All my problems started with a simple sacral stress fracture—a tiny break in the triangle-shaped bone at the base of my spine. This was September of my senior year of high school, and the recommended treatment was eight weeks of rest—right at the start of cross-country season. It was bad news but not a complete disaster. The injury was common among young women runners, easily treatable, and wouldn’t impact my offer from Penn State. The doctors prescribed OxyContin for the pain—a single forty-milligram tablet twice a day.
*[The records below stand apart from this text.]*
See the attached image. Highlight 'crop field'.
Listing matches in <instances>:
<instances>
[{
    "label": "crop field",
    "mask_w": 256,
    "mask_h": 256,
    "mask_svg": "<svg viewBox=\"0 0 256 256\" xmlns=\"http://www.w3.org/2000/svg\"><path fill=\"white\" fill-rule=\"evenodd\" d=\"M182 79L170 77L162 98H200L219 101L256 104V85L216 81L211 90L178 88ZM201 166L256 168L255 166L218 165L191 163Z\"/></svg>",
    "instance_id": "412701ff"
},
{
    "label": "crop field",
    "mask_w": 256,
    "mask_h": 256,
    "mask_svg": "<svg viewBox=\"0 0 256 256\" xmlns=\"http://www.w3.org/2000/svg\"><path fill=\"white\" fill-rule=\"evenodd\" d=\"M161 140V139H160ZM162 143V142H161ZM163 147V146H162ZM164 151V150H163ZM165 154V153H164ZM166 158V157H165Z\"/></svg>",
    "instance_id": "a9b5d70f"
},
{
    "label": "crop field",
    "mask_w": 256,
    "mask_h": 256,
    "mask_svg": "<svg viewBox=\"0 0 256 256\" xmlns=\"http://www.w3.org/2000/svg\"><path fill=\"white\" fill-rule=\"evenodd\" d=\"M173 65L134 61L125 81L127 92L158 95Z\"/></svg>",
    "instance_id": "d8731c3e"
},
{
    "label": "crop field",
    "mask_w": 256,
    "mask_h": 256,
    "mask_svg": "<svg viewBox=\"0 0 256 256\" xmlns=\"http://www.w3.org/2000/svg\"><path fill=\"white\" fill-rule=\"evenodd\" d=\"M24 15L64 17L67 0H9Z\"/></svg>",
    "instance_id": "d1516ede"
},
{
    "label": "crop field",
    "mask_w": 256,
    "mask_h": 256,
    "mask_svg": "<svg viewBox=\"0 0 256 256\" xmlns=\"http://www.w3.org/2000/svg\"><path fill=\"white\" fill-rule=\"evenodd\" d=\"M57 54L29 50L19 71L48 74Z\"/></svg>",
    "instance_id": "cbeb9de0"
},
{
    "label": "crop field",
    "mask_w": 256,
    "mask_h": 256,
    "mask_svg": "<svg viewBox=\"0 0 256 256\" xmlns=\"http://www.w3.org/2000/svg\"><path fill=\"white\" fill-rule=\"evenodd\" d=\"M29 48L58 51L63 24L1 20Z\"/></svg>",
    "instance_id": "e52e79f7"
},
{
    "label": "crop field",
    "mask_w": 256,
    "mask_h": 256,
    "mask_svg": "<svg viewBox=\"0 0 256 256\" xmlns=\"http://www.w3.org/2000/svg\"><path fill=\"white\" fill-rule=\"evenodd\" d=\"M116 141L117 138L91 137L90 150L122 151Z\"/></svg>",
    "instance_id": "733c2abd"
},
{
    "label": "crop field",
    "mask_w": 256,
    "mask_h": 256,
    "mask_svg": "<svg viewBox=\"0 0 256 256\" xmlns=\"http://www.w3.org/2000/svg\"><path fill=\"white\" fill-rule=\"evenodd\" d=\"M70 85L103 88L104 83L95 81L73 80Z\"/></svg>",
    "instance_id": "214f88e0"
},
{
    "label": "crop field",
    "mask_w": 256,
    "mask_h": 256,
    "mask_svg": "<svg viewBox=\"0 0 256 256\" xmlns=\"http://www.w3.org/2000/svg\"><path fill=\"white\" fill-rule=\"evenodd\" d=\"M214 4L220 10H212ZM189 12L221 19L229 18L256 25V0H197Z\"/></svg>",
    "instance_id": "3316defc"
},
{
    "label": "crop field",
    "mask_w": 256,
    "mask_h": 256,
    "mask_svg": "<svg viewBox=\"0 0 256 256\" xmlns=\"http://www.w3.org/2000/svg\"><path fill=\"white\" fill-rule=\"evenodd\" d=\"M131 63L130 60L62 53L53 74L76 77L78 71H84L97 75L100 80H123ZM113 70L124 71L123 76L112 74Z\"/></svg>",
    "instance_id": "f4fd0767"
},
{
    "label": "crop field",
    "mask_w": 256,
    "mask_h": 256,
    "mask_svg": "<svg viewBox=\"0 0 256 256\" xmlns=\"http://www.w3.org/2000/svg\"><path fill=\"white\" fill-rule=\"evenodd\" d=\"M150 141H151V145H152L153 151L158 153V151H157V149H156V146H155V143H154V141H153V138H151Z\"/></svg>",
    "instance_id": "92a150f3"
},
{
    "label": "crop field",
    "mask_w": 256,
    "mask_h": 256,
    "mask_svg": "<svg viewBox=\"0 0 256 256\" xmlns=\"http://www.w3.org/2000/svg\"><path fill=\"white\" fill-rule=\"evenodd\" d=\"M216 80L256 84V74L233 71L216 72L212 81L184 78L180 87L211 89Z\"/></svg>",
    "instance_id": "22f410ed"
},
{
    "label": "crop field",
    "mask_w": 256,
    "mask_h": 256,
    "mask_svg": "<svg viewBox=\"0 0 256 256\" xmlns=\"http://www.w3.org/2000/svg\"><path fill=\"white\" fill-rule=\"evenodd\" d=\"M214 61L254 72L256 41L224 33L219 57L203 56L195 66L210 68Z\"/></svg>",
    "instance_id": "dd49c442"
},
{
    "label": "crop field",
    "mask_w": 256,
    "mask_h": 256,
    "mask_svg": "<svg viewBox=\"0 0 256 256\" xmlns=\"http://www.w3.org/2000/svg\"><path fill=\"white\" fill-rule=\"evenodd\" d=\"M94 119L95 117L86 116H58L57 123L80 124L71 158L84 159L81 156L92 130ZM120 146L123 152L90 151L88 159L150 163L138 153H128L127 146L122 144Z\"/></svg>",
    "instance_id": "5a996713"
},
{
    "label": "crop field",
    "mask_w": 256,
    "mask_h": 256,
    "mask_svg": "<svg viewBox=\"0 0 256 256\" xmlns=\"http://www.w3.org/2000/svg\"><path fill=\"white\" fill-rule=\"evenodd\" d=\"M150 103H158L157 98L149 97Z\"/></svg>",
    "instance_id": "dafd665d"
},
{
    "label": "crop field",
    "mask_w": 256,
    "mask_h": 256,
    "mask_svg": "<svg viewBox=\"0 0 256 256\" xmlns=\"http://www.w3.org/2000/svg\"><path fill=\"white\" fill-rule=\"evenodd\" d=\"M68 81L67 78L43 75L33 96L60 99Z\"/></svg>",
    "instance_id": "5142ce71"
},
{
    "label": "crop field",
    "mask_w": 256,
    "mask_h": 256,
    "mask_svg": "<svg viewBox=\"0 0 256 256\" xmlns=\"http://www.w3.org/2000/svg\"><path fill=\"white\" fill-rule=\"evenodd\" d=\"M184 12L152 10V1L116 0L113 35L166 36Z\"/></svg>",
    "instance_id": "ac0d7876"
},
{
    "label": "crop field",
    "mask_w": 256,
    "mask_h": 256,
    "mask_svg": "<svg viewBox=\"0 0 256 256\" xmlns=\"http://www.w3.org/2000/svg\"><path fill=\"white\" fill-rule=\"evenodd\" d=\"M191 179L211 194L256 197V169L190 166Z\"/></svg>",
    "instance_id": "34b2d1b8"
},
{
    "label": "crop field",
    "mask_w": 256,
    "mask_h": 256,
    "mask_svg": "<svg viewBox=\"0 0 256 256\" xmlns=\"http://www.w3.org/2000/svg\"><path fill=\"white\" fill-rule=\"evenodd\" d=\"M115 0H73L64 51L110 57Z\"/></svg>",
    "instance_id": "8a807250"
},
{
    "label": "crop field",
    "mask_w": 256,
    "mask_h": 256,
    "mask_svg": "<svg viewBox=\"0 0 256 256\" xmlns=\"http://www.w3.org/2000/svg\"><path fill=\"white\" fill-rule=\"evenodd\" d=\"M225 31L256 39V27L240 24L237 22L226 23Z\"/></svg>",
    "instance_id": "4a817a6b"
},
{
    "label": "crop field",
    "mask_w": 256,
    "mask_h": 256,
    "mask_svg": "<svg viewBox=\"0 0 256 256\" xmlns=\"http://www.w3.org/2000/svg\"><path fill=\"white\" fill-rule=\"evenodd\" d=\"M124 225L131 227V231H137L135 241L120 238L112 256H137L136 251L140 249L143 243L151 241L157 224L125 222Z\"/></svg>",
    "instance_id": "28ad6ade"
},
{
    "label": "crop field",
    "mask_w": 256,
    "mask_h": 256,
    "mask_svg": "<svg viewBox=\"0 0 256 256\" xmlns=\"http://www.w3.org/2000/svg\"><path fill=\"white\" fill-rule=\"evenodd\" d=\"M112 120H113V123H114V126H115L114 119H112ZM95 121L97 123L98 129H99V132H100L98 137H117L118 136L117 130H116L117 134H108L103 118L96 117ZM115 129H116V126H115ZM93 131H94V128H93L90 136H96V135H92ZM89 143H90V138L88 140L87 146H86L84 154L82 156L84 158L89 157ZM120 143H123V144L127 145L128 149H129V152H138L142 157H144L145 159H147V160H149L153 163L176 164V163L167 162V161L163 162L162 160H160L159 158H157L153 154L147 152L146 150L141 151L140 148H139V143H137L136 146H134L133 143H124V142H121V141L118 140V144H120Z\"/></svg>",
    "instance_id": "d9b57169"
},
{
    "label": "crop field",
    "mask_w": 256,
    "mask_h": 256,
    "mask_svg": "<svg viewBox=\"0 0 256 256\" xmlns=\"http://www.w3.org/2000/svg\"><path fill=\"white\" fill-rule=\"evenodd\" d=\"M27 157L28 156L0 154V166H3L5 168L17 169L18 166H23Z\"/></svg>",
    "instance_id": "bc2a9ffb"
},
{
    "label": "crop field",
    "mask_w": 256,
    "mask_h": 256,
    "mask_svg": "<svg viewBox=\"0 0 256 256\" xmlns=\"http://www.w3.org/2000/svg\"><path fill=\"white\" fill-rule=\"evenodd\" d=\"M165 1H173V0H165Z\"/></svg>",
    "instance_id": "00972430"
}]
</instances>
Everyone said I would be fine for winter track in November.

I still went to all the practices and I lugged around equipment and helped to tally everyone’s scores—but it was hard to watch my teammates from the sidelines, knowing I should be running alongside them. Plus, since I had more time on my hands, my mother expected me to do more around the house. More cooking and cleaning and shopping and looking after my sister.

Mom raised us single-handedly. She was short, overweight, and she smoked a pack a day—even though she worked at Mercy Hospital, as a billing administrator, so she knew all the health risks. Beth and I were always after her to quit, always hiding her Newports under the sofa or other places she would never look. She would just go out and buy new ones. She said they were her coping mechanism, that we needed to get off her case. She was always quick to remind us we had no grandparents, no aunts or uncles, and there was definitely no second husband on the horizon—so the three of us had to show up for each other. That was our big refrain growing up: showing up for each other.

Three or four Saturdays a year, the hospital would summon my mother for “Surprise Mandatory Overtime” to plow through all the outstanding billing disputes that nobody could make sense of. One Friday evening Mom got the call and told us she had to go to work the next day. Then she told me I had to drive my sister to Storybook Land.

“Me? Why me?”

“Because I promised I would take her.”

“Take her Sunday. You’re off Sunday.”

“But Beth wants to bring Chenguang, and Chenguang can only go Saturday.”